How Framing With Frames Can Give You More Powerful Photographs

Let me first respond to Heather’s insightful argument that people’s perceptions of others are “framed” by their outward appearance, especially in today’s Western culture in which people are sharing so many pictures and videos with each other. I completely agree. So, for your viewing pleasure, I begin this post with the photography of Jason Row. What you see above is the first of several pictures. The entire collection can be retrieved from the Site How Framing with Frames Can Give You More Powerful Photographs.

The hours I spent on this course since my previous post were filled with moments of delight when I could say, “Aha! Now I know what this button is for.” But to be truthful, I also experienced many surprises when the buttons I clicked didn’t do what I expected.

The UMW DTLT videos were very helpful, but after seeing them I still needed to refer to several additional videos and guides while trying the various Dashboard options. Just for practice, I moved to a new site theme just to see what would happen. Then I investigated a number of options:

  • I started organizing our course in Feedly. Great experience! I will definitely use this program when I teach my next MA Lead course–It will save me a lot of time, because the Moodle site doesn’t update me as efficiently on which students have posted and in what order. Additionally, this resource will become a place from which I can draw the bios and writings of the main authors featured in my course. In my Feedly I identified every fellow student and Colin as “feeds” and I also identified a “Board” which features the main authors and topics highlighted in my course. Another really helpful “feed” heading is Photography, which is becoming a virtual bank of great pictures I can use.
  • I investigated Gravatar. Great tool–now my picture shows up in a lot of places on my site and elsewhere else where my posts are submitted, helping everybody sort out who wrote what.
  • I learned about GitHub and GitBook, a great tool for collaborative problem-solving on a global scale.
  • I followed the YouTube video “How to Start a WordPress Blog the RIGHT WAY–Beginner’s Guide (Step by Step)” to get help in downloading media to use in my posts, and in formatting the posts so they would catch the reader’s interest.

By the way, in case you haven’t already noticed, the above links all “open in a new tab” so you won’t lose this page when checking them out.
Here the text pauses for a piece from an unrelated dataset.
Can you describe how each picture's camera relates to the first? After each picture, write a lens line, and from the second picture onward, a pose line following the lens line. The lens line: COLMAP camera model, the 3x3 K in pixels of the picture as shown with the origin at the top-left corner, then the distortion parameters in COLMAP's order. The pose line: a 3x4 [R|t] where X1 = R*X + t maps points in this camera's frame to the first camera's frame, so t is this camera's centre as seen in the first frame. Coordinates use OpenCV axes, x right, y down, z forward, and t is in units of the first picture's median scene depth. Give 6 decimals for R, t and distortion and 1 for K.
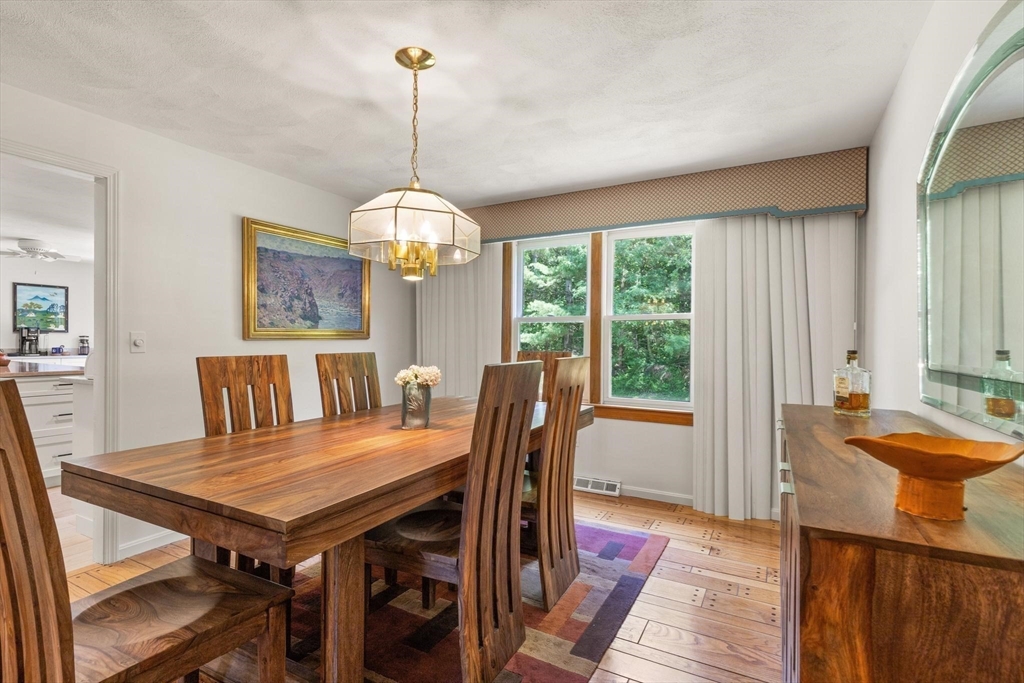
lens RADIAL K [[466.7, 0, 520.2], [0, 466.7, 342.4], [0, 0, 1]] dist [0.003491, 0.000138]
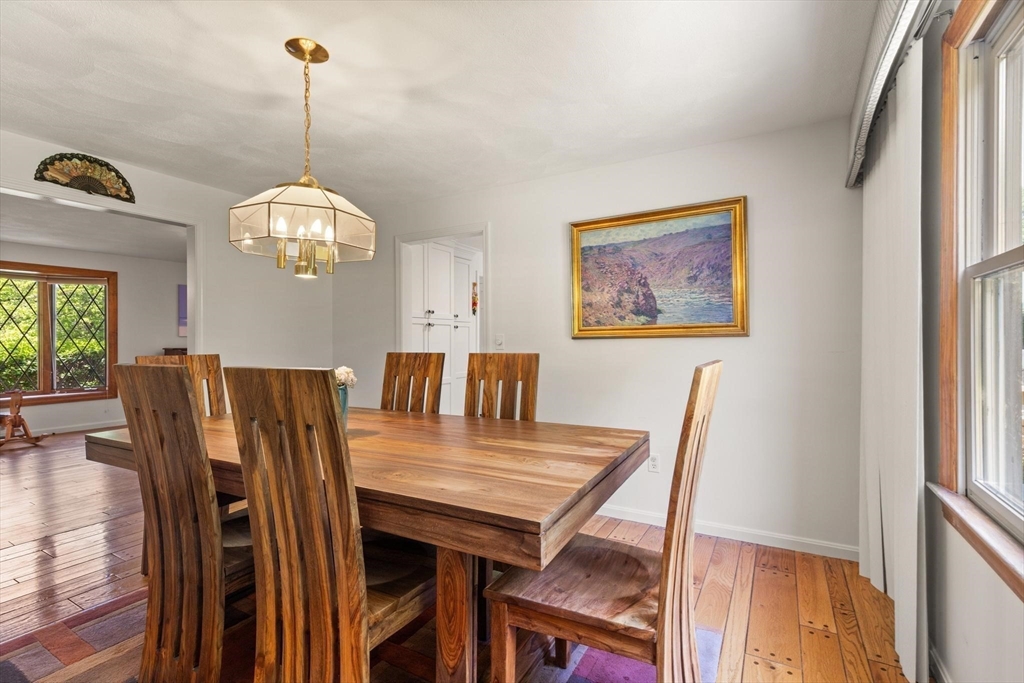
lens RADIAL K [[466.7, 0, 519.3], [0, 466.7, 341.8], [0, 0, 1]] dist [0.003491, 0.000138]
pose [[-0.002876, -0.004099, -0.999987, 0.422819], [0.002522, 0.999988, -0.004106, 0.003750], [0.999993, -0.002533, -0.002866, 0.820850]]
This was, for me, time well spent. I’m already slightly less intimidated than when I started this course. Thanks again, Colin!
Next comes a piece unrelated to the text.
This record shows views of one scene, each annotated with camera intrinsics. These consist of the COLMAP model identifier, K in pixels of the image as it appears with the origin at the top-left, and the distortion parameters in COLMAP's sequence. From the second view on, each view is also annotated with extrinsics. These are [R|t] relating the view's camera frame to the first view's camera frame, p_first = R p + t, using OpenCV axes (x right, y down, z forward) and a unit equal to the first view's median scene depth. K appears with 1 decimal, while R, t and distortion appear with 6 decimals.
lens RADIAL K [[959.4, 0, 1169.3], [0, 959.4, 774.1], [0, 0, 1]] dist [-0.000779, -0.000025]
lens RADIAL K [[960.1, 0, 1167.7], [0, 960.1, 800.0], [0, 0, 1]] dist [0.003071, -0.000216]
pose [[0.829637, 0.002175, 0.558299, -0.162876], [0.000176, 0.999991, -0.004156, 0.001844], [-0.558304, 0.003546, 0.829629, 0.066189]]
2 thoughts on “Narrating U”

  1. Great to see you experimenting, Ray!!

    I’ve never had anyone try using Feedly to aggregate feeds from Moodle. RSS feeds are enabled there, but I haven’t explored much about how to subscribe to them. Let me know!

    FeedWordPress is the syndication plugin powering the course hub and it allows you to do some interesting things. I’m composing a post on the details.

    Cheers,
    Colin

    1. Hi Kevin.
      Sorry I wrote that I installed the syndication plugin. It just showed up and I assumed wrong. I’ll continue experimenting and let you know what I come up with. Possibly I’ll end up keeping Feedly as a separate entity on my computer. That’s where it now is.